Recorded data: Begin
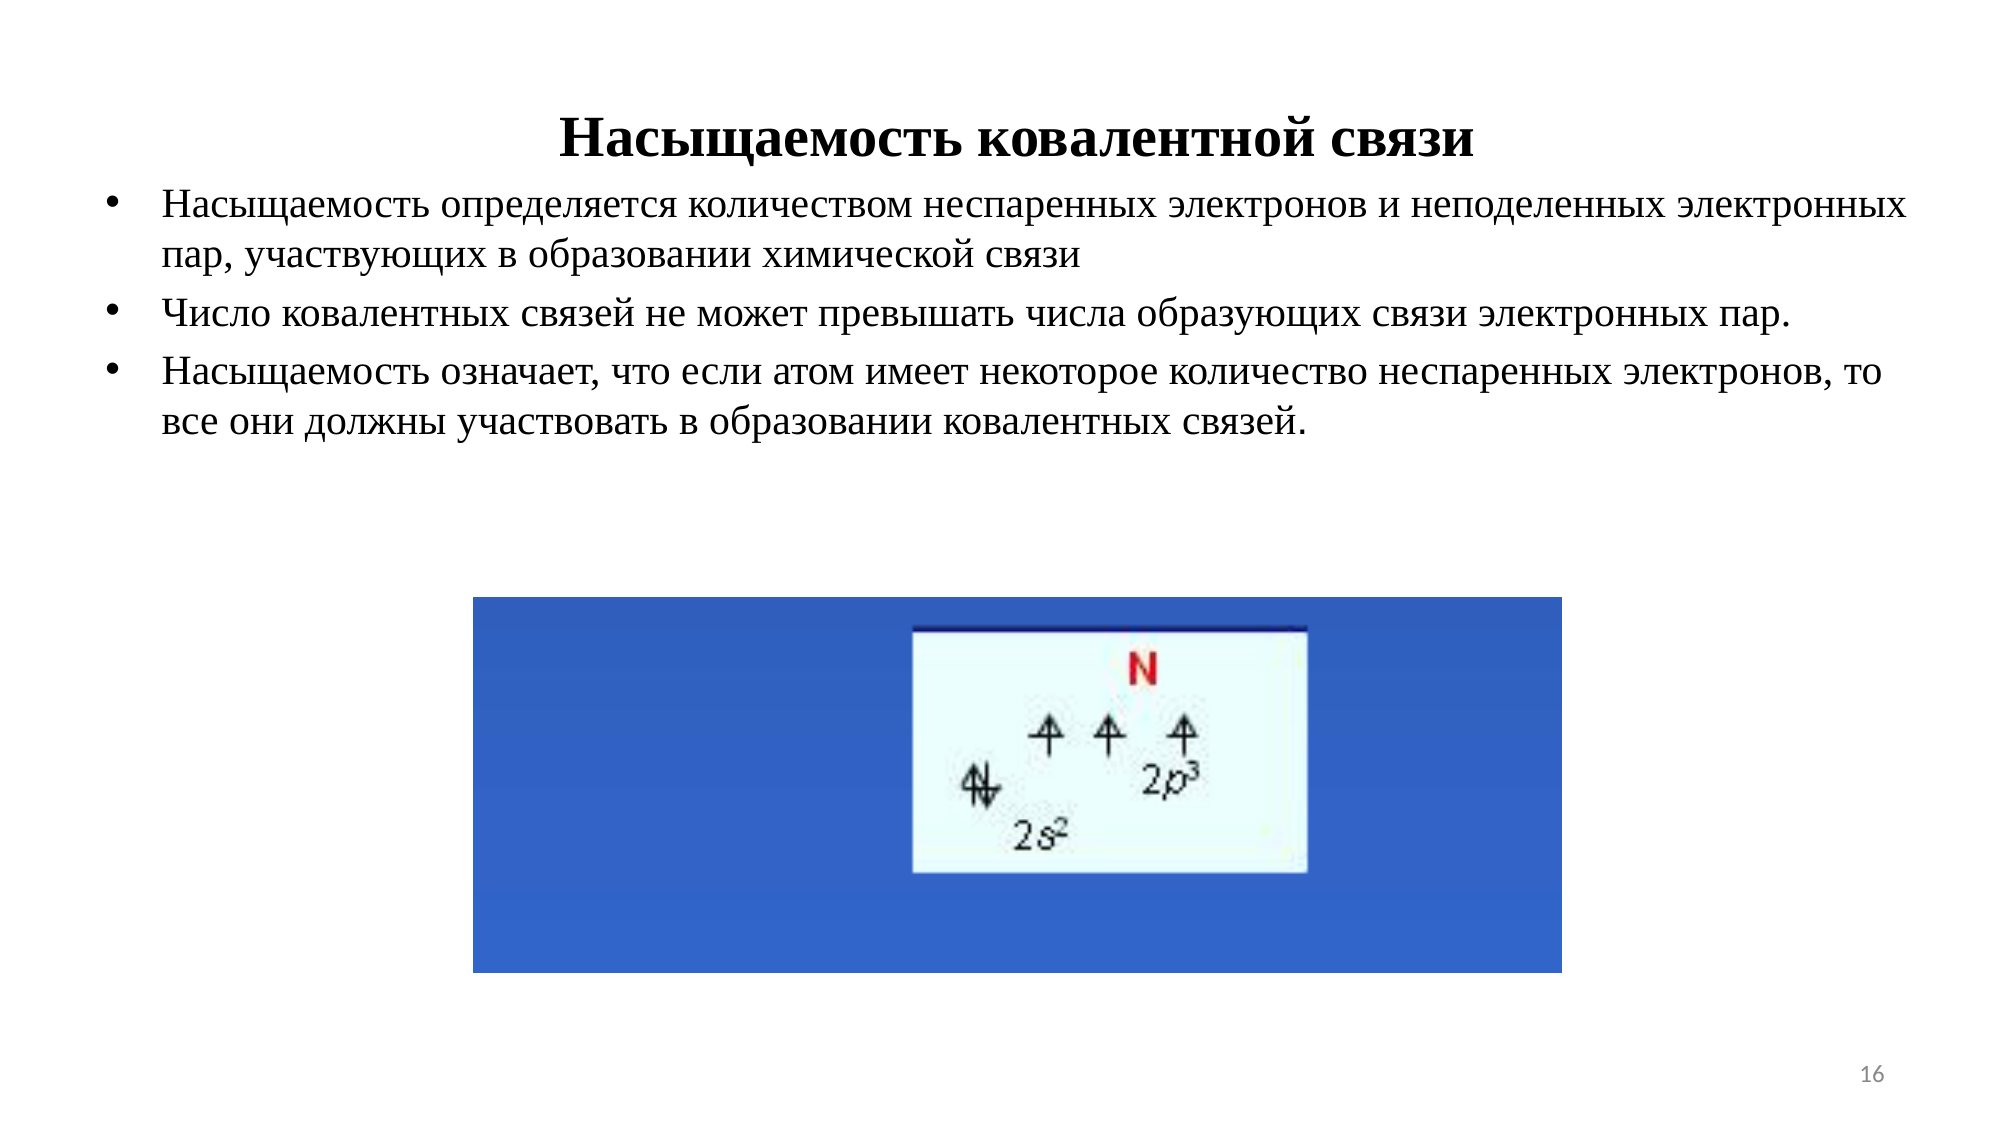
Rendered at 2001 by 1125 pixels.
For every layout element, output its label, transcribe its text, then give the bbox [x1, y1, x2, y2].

slide_number 16 [1433, 1042, 1900, 1103]
list Насыщаемость ковалентной связи Насыщаемость определяется количеством неспаренных электронов и неподеленных электронных пар, участвующих в образовании химической связи Число ковалентных связей не может превышать числа образующих связи электронных пар. Насыщаемость означает, что если атом имеет некоторое количество неспаренных электронов, то все они должны участвовать в образовании ковалентных связей. [90, 90, 1945, 859]
picture [473, 597, 1563, 973]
Recorded data: End
• _Task description_
Your reply should hold every line of the material, unaltered, and not one picture.

• _Response_
Rendered at 2001 by 1125 pixels.
For every layout element, output its label, transcribe its text, then give the bbox [x1, y1, x2, y2].

slide_number 16 [1433, 1042, 1900, 1103]
list Насыщаемость ковалентной связи Насыщаемость определяется количеством неспаренных электронов и неподеленных электронных пар, участвующих в образовании химической связи Число ковалентных связей не может превышать числа образующих связи электронных пар. Насыщаемость означает, что если атом имеет некоторое количество неспаренных электронов, то все они должны участвовать в образовании ковалентных связей. [90, 90, 1945, 859]
picture [473, 597, 1563, 973]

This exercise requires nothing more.